Aramis turned to him, surprised. “Why, the river, of course! Even if someone managed to break out of their cell and scale the walls, they’d drown.”
“Unless they could swim,” Greg countered.
Both boys burst out laughing.
“What?” Greg mumbled, embarrassed.
“Who can swim, other than characters from Roman myths?” Athos asked.
Greg shrugged. “I can.”
Athos stared at Greg as though he’d said he could fly. “I’ve never met anyone who could swim. That’s why they built the prison on that godforsaken island in the first place. That’s why they put moats around castles! How on earth do you know how to swim?”
“Uh . . . everyone I know back home can do it.”
Aramis shook his head. “Artagnan must be some amazing place. You can all swim. You have more planets than we do. Next thing I know, you’ll tell me you can cook a meal in less than a day.”
Greg decided not to reply to that. “That’s really why they built the prison there?”
“One of the reasons,” Aramis said. “It’s also easier to get rid of all the dead bodies when you can just dump them in the river. And it keeps all the disease away from the city.”
Greg swallowed hard. “What disease?”
“The plague, mostly,” Aramis replied. “Leprosy, too. Just about everyone who goes in there gets sick. The Lord doesn’t care for sinners.”
“They’re not getting sick because God is angry at them,” Greg objected. “The conditions in the prison make them sick.”
“That’s what they say in Artagnan, is it?” Aramis asked.
Greg realized there was no point in arguing. It didn’t matter what anyone believed about disease: Consignment to La Mort was a death sentence. Worse, Greg could see why the prison had a reputation for being impenetrable. There were no windows and only one door: a huge slab of oak—right in front of the lone dock, flanked by two guards. Then there were the guards on the roof, shuttling along parapets between the turrets at each corner. With so many men on patrol, there was no way to approach the prison without being seen.
“If I had my own brigade, I could get in there,” Athos remarked wistfully.
Aramis sniffed. “Someone like you will never command a brigade.”
Greg turned from the prison and frowned. “What did you just say?”
“This Athos is from a lower class,” Aramis replied simply. “Not educated.”
“So what?” Greg heard himself snap. “Why shouldn’t Athos be able to lead a brigade? Shouldn’t th
e best soldier be given that job? What about that clown we found at the Hôtel de Ville? Is it better to have someone who just bought the position?”
“Exactly my point!” Athos chimed in. “My commander was a clown.”
“You don’t know that,” Aramis said to Greg, pointing at Athos. “You’re only taking his word for it.”
“My word has nothing to do with it,” Athos argued. “The man’s incompetence was a fact. He barely knew which end of a sword to hold.”
“I’m sure he was better than that,” Aramis said. “No nobleman could be that incompetent.”
“Why?” Athos challenged. “Simply because he’s a nobleman?”
“Yes,” Aramis replied.
Athos snorted. “So then, you actually believe that all nobles are simply better than we are because they happened to be born above us?”
“I didn’t create the world. The Lord did,” Aramis stated.
“You didn’t answer the question,” Athos taunted.
Aramis glared at him hotly. “This is a dangerous line of thought.

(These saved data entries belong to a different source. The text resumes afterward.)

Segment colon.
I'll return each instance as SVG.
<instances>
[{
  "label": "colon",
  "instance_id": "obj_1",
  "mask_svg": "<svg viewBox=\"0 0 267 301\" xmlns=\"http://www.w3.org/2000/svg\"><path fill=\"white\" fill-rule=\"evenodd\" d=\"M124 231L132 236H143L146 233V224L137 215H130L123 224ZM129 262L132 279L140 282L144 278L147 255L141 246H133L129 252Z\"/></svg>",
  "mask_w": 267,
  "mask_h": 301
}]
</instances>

Once you start questioning the right of anyone to be above you, when does it stop? Do you believe the king himself is no better than any one of us?”
Athos paused. “Perhaps he isn’t.”
Aramis gasped in shock, and then turned to Greg. “We shouldn’t be in league with this boy. He doesn’t think properly.”

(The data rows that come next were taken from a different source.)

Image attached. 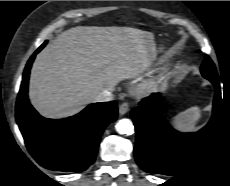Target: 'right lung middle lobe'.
<instances>
[{
    "instance_id": "obj_1",
    "label": "right lung middle lobe",
    "mask_w": 230,
    "mask_h": 186,
    "mask_svg": "<svg viewBox=\"0 0 230 186\" xmlns=\"http://www.w3.org/2000/svg\"><path fill=\"white\" fill-rule=\"evenodd\" d=\"M46 43H47V42H45V43L40 47V49H42V48L46 45Z\"/></svg>"
}]
</instances>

Greg squinted in disbelief at the cleric. “You’ve honestly never asked yourself why the king gets to be king and not you?”
“Never,” Aramis said.
“Not even for a second?” Greg prodded.
Aramis didn’t answer right away. For a moment there appeared to be a flicker of doubt behind his eyes. But he took a deep breath and shook his head. “This is the way of the world. We are all born to our station in life. Can you imagine what would happen if we weren’t? If we could all simply do whatever we wanted? It would be chaos.”
“Not necessarily,” Greg said earnestly.
“It would,” Aramis said, as though it were a proven fact. “We all have our role to play. The king was born king. My brother was born first, not I. I can’t change either of those things any more than a cow can try to become a person.”